Building Capabilities for Last Mile Visibility
An organization’s last mile delivery practices—especially when it comes to customer visibility—reflect the ways in which order information is handled internally before it is shared externally. Before B2B organizations can provide real-time status updates for customers all the way to the last mile, these organizations will need to ensure that the relevant data is accessible internally first—and this is one area where B2B organizations can learn from their B2C peers.
Only 47% of B2B organizations in APQC’s research report that real-time data regarding customer orders, inventory, warehousing, and transportation is accessible across the enterprise to a very great or significant extent. By contrast, 60% of B2C organizations report this level of internal visibility for customer order data.
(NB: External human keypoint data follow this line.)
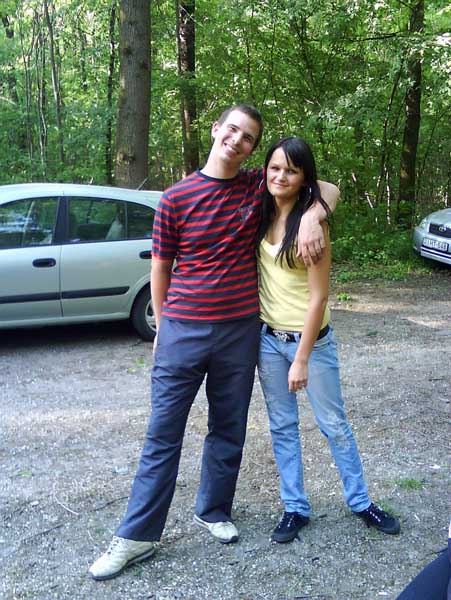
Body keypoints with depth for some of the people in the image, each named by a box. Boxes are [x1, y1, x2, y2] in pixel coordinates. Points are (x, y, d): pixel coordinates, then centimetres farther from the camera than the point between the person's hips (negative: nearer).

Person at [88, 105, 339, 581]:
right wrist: (162, 328, 9)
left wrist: (313, 216, -14)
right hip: (182, 332, -2)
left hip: (239, 332, 2)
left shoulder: (257, 186, 1)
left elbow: (328, 189, 8)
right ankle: (137, 536, 14)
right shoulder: (176, 198, -4)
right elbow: (161, 267, 4)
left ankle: (213, 511, 35)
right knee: (163, 435, 3)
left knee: (229, 430, 14)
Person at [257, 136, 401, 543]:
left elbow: (318, 296, -17)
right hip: (268, 337, 5)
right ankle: (295, 508, 26)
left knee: (334, 424, 9)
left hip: (311, 339, -5)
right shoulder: (262, 215, -2)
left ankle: (360, 502, 28)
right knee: (282, 427, 12)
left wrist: (301, 359, -18)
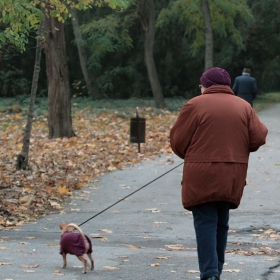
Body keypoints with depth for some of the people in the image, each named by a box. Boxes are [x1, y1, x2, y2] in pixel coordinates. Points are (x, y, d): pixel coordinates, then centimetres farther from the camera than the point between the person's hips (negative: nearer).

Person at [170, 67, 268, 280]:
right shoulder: (243, 106, 7)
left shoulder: (195, 105, -4)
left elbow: (178, 141, -3)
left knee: (206, 224, -4)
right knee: (221, 224, 17)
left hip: (202, 176, -4)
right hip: (232, 178, 4)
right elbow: (258, 138, 2)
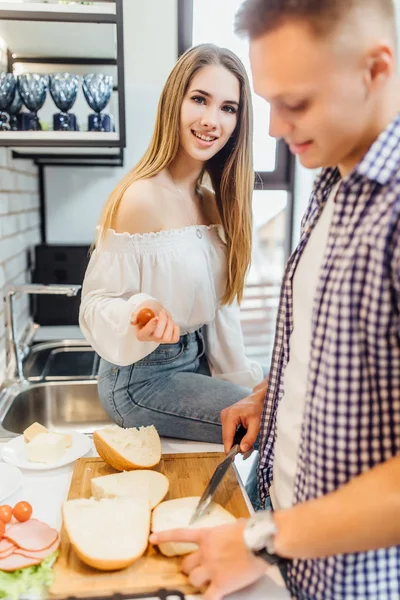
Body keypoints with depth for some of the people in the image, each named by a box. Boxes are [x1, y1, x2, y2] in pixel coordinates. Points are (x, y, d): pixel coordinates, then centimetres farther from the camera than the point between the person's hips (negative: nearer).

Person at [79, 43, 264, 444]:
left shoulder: (212, 201, 3)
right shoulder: (141, 198, -21)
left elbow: (218, 305, 9)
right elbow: (99, 304, -17)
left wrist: (244, 378, 7)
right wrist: (140, 311, -38)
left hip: (195, 361, 8)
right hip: (141, 379, -7)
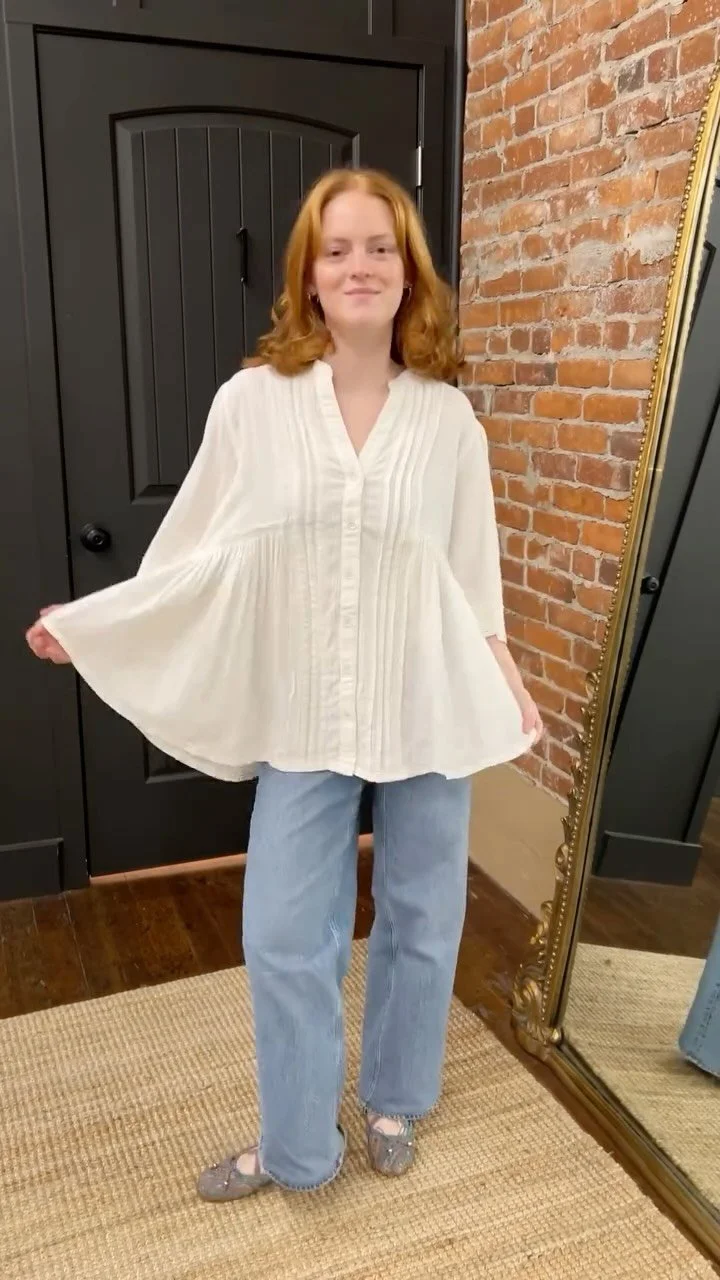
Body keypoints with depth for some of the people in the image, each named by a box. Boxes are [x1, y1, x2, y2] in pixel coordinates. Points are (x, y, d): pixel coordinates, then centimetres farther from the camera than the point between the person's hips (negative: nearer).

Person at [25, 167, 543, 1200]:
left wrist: (510, 684, -1)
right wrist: (88, 622, -1)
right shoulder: (252, 400, -7)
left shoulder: (447, 415, -2)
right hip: (304, 717, 0)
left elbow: (470, 569, 3)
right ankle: (298, 1146, 34)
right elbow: (203, 555, -2)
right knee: (284, 938, 7)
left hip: (428, 711, 1)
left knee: (420, 920, 16)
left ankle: (395, 1101, 44)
Greater internal visibility into customer orders will, in turn, help B2B organizations provide customers with a higher degree of visibility into their real-time order status. For example, B2C organizations are also more likely than their B2B peers to report that they provide customer visibility into real-time order status to a very great or significant extent (52% versus 46%, respectively.)
Providing electronic proof of delivery is another key practice that helps extend customer visibility to the last mile of delivery. It also helps organizations to avoid risk in the event of an order dispute. APQC finds that B2B organizations also have an opportunity to improve in this regard—At the median, only 75% of B2B organizations provide electronic proof of delivery, compared to 85% of B2C organizations.
In light of increasing customer expectations, every organization should strive to provide as much customer visibility into orders as possible—not only because customers increasingly expect it, but also because it helps reduce risk in the event that something goes wrong with a delivery. B2B organizations have plenty of opportunities to improve in this regard. The good news is that B2C organizations provide a roadmap for how B2B organizations can take their delivery practices to the next level. Greater internal visibility into customer data allows B2C organizations to extend visibility to customers—and extend it to the last mile through practices like electronic proof of delivery. B2B organizations that are able to follow these same practices will be more likely to meet rising customer expectations and enjoy greater competitive advantage as a result.